::: Records to process
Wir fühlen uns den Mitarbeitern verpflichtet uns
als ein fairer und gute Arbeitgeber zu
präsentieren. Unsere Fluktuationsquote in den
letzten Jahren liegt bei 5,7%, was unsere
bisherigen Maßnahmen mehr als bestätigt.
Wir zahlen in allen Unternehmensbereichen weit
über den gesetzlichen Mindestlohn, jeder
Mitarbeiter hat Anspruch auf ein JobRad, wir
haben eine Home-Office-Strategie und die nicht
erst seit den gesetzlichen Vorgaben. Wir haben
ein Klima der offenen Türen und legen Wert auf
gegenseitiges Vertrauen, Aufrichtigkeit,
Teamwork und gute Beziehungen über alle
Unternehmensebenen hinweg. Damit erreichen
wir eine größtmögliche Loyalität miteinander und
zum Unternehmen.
::::::
::: Records to process
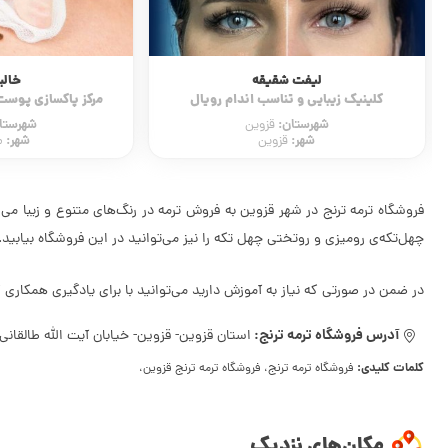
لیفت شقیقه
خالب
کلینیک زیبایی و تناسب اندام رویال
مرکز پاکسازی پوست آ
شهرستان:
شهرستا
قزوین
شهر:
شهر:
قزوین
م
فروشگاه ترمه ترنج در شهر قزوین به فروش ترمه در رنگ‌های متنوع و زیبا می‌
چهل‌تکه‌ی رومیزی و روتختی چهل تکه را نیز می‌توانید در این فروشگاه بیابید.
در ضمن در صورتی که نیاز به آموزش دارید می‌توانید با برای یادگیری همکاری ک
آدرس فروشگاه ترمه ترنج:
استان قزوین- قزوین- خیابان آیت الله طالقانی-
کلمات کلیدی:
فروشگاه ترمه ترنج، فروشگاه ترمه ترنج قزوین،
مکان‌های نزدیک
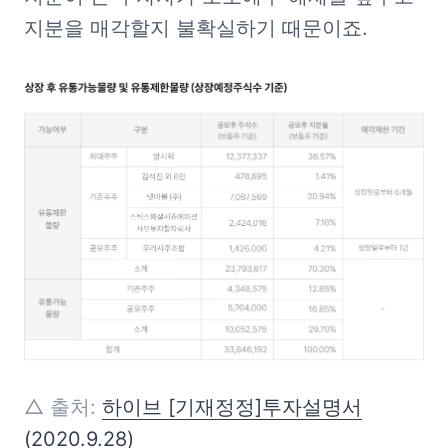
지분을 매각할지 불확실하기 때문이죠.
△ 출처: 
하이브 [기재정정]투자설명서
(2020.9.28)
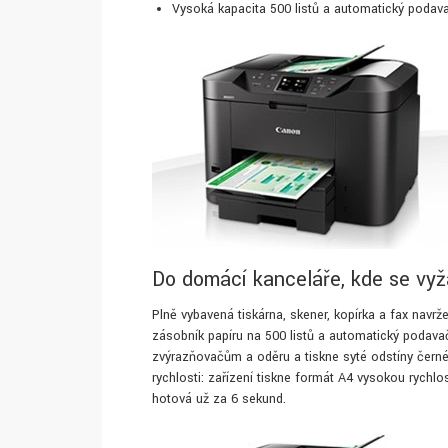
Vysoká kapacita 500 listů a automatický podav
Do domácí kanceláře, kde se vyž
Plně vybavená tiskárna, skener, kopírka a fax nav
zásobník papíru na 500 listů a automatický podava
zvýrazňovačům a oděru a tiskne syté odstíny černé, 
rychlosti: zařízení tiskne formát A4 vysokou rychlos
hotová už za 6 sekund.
::::::
- **Instruction**:
Each line in the entries above, starting at the line with "über den gesetzlichen Mindestlohn, jeder" and ending at the line with "zum Unternehmen.", is to be printed exactly, and only those lines.

- **Your solution**:
über den gesetzlichen Mindestlohn, jeder
Mitarbeiter hat Anspruch auf ein JobRad, wir
haben eine Home-Office-Strategie und die nicht
erst seit den gesetzlichen Vorgaben. Wir haben
ein Klima der offenen Türen und legen Wert auf
gegenseitiges Vertrauen, Aufrichtigkeit,
Teamwork und gute Beziehungen über alle
Unternehmensebenen hinweg. Damit erreichen
wir eine größtmögliche Loyalität miteinander und
zum Unternehmen.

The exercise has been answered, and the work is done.